ArtesiaWater / hydropandas

Module for loading observation data into custom DataFrames
https://hydropandas.readthedocs.io
MIT License
52 stars 10 forks source link

Generic import/export function for Obs and ObsCollection classes #124

Closed tdmeij closed 1 year ago

tdmeij commented 1 year ago

Would it be possible to add a generic import/export functionality to the Obs and ObsCollection classes? This would make temporarily saving of intemediate results easier for users who would like to avoid the technical challenges of setting up a pystore workflow.

Currently, hydropandas supports import of a lot of different external data sources. However, given the creative skills of software developers that seem to invent a new data format every week, unsupported data formats will probably keep on popping up forever. For instance, Hydropandas current version 0.7.3 doesn't seem to support the WaterWeb, Dawaco or HydroMonitor csv export formats. Fortunately, it is relatively easy for Hydropandas users to write their own import classes and create Obs and ObsCollection instances from raw data files and process their data. However, given the size and format of data files, reading files can take quite some time. In the current Hydropandas version 0.7.3, I can save data to a json format (using the inherited Pandas method), but I can not read this data directly back into a Obs or ObsCollection instance because an import method is missing from the Obs and ObsCollection classes.

Therefore, it would be convenient to be able to import raw data into an Obs or Obscollection class, resample data to a more manageable frequency, and save these intermediate result to a temporarily file that can be read directly using Obs or ObsCollection methods.

dbrakenhoff commented 1 year ago

You can pickle the ObsCollection/Observations using the to_pickle() method. Loading these using pandas (pd.read_pickle()) will give you back the original ObsCollection or Observation. Maybe that solves your issue somewhat?

I'm all for a generic human-readable export format for Observations. I'd suggest some kind of CSV format that includes some information about its Obs type(?). Then I guess we need to the define some kind of header format and then write the time series data below that. If we want to attempt to maintain data types on import, that will be a bit of a challenge. An ObsCollection could then just use that Observation export format to write CSV files for each Observation in the collection.

If anyone else has any suggestions regarding this topic, feel free to post them here.

tdmeij commented 1 year ago

Thank you David, this answers my question. After reading back the pickled object, I even get an ObsCollection object instead of the DataFrame I had expected. Magic still happens, apparently.
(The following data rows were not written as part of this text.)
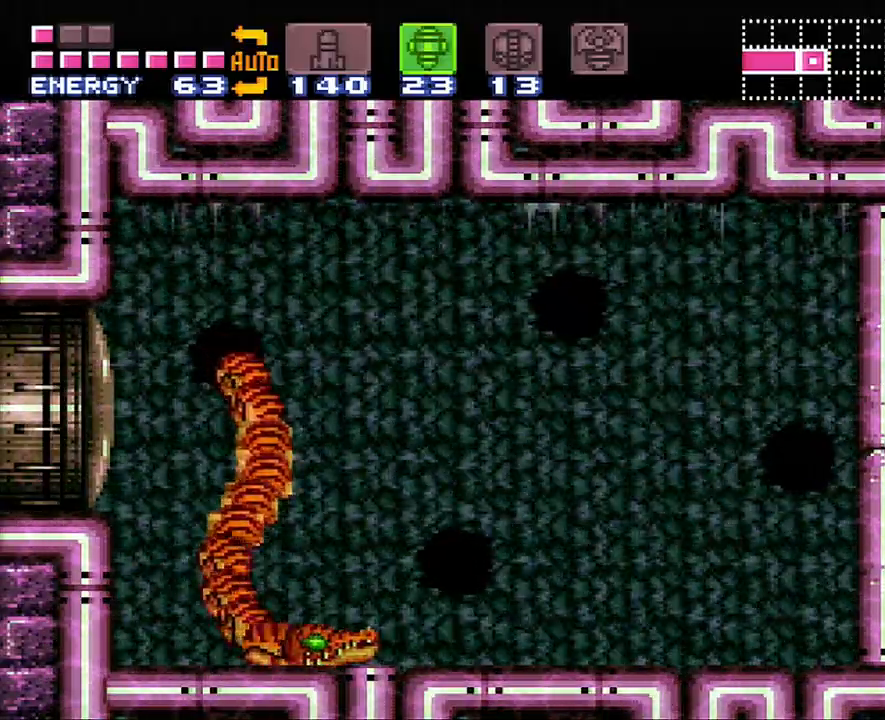
{"buttons": ["R1", "DPAD_RIGHT"], "events": [[83, "DPAD_RIGHT", "up"], [183, "DPAD_RIGHT", "down"], [333, "DPAD_RIGHT", "up"], [333, "Y", "down"], [383, "DPAD_RIGHT", "down"], [433, "Y", "up"]]}
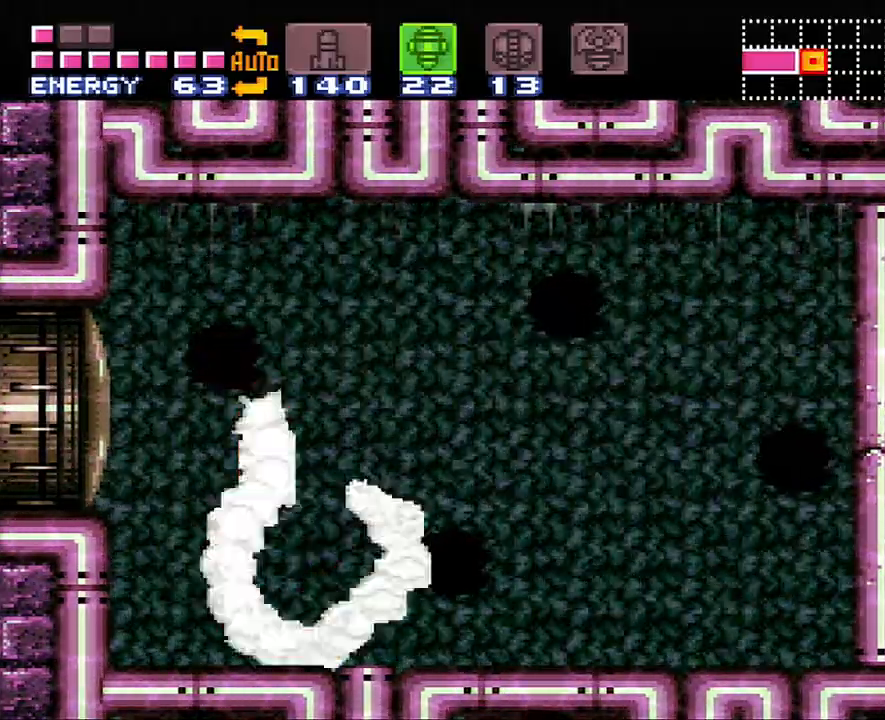
{"buttons": ["R1", "DPAD_RIGHT"], "events": [[83, "DPAD_RIGHT", "up"], [150, "DPAD_RIGHT", "down"], [150, "Y", "down"], [200, "DPAD_RIGHT", "up"], [283, "DPAD_RIGHT", "down"], [283, "Y", "up"]]}
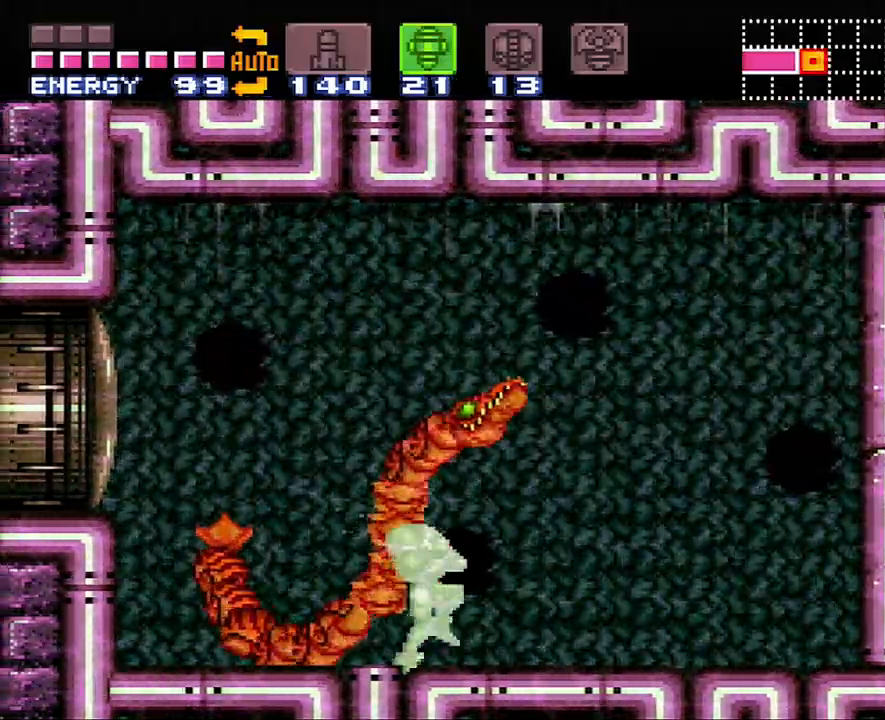
{"buttons": ["Y", "R1", "DPAD_RIGHT"], "events": [[117, "DPAD_RIGHT", "up"], [233, "DPAD_RIGHT", "down"], [400, "Y", "down"]]}
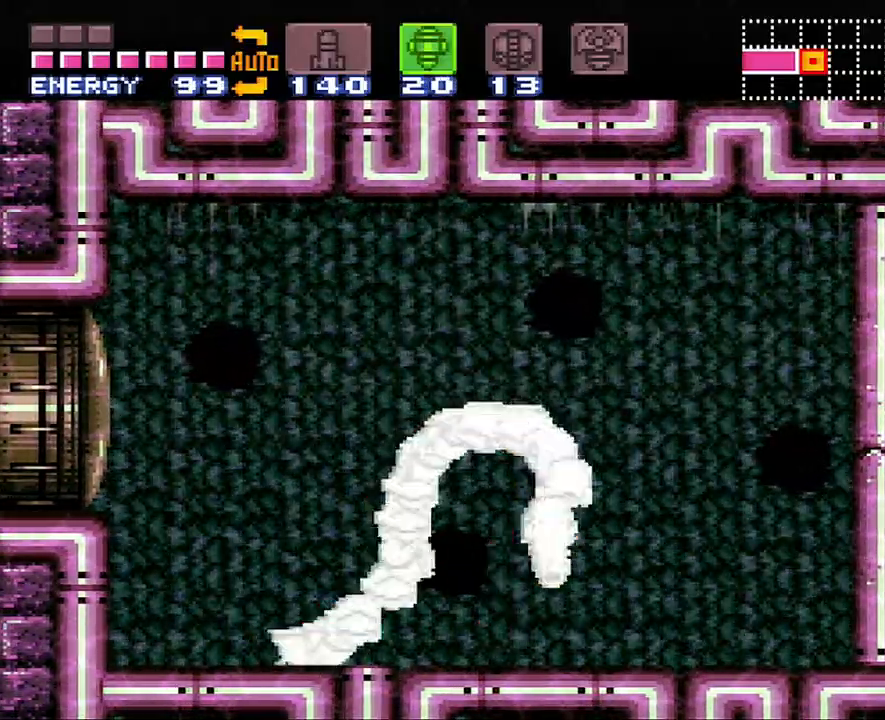
{"buttons": ["R1"], "events": [[17, "DPAD_RIGHT", "up"], [17, "Y", "up"]]}
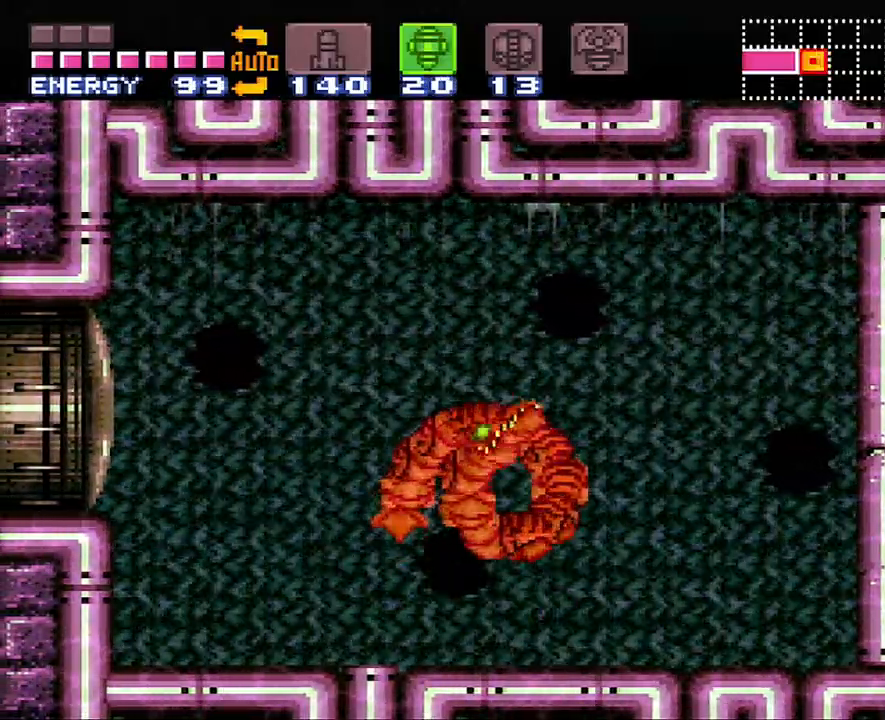
{"buttons": ["R1", "DPAD_RIGHT"], "events": [[50, "DPAD_RIGHT", "down"], [83, "B", "down"], [200, "DPAD_RIGHT", "up"], [233, "Y", "down"], [300, "DPAD_RIGHT", "down"], [333, "B", "up"], [333, "Y", "up"]]}
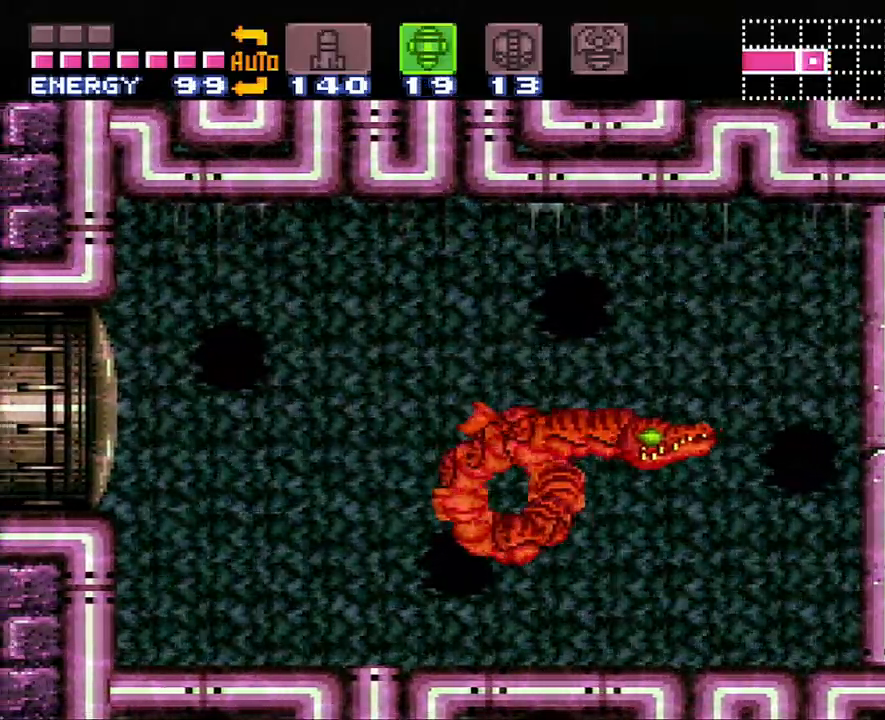
{"buttons": ["R1", "DPAD_RIGHT"], "events": [[17, "DPAD_RIGHT", "up"], [83, "DPAD_RIGHT", "down"], [200, "DPAD_RIGHT", "up"], [267, "DPAD_RIGHT", "down"]]}
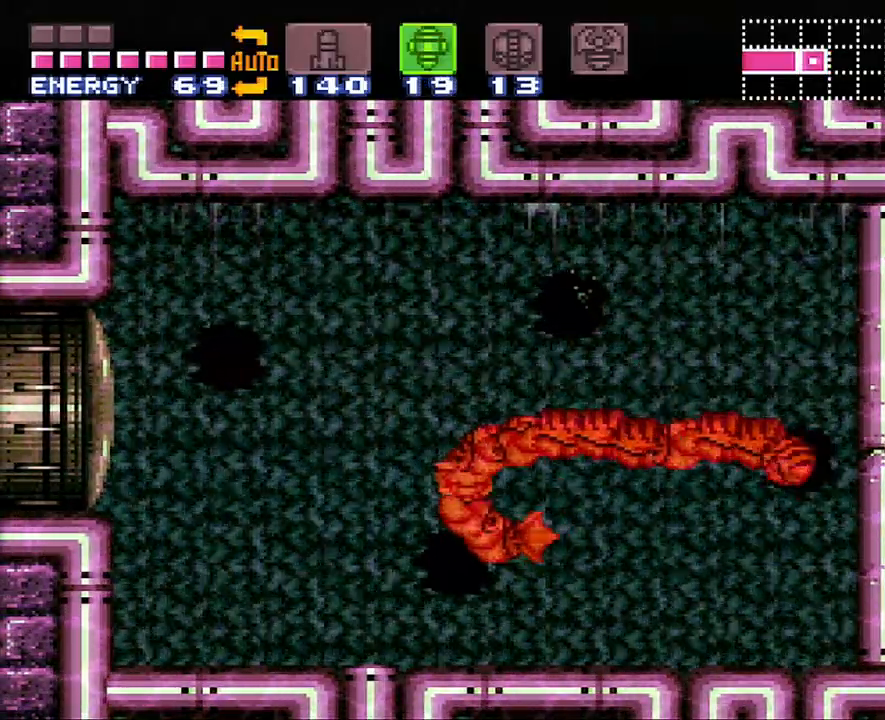
{"buttons": ["A", "DPAD_LEFT"], "events": [[50, "DPAD_RIGHT", "up"], [117, "R1", "up"], [183, "DPAD_LEFT", "down"], [233, "A", "down"]]}
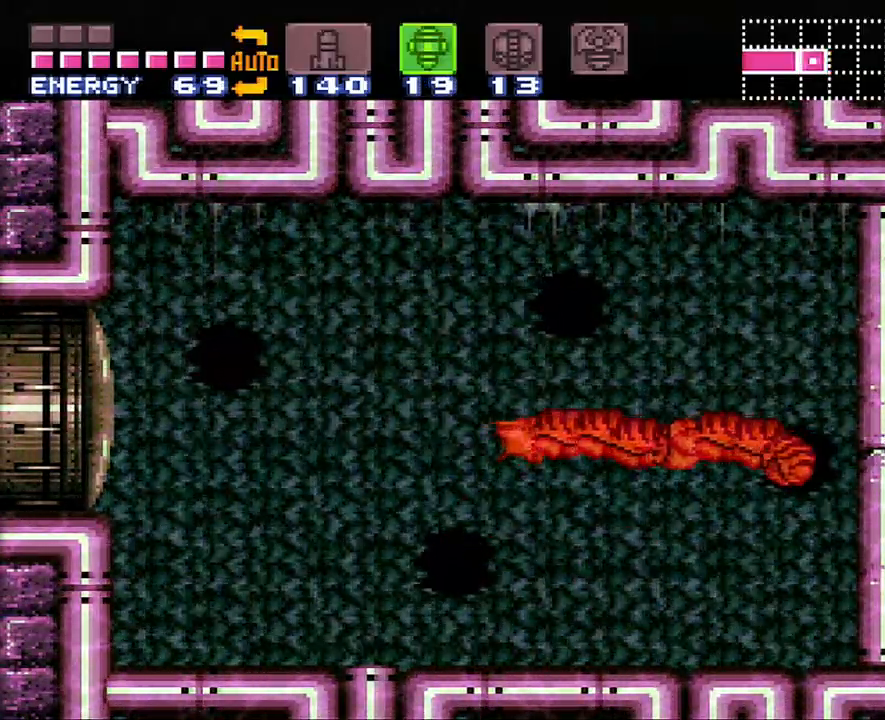
{"buttons": ["R1", "DPAD_RIGHT"], "events": [[333, "DPAD_LEFT", "up"], [383, "DPAD_RIGHT", "down"], [433, "A", "up"], [450, "R1", "down"]]}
OnnoEbbens commented 1 year ago

Hahaha, I had the same first reaction when the pd.read_pickle() returned an ObsCollection object. It is magic!

There is also a to_excel() method for an ObsCollection. This will create an excel file with one tab with all the metadata and another tab for each observation object with the measurement time series. This is imo the best way to export to a human-readable format. Unfortunately we don't have a read_excel() method yet for an ObsCollection but I think it is not too hard to create one.

martinvonk commented 1 year ago

Maybe we can create a simple hpd.ObsCollection.from_pickle() method that calls pandas.read_pickle()? To increase findability.

OnnoEbbens commented 1 year ago

I've added a read_excel and read_pickle function to hydropandas. I updated the example notebook 01_groundwater_observations with calls to the excel and pickle functions for an ObsCollections.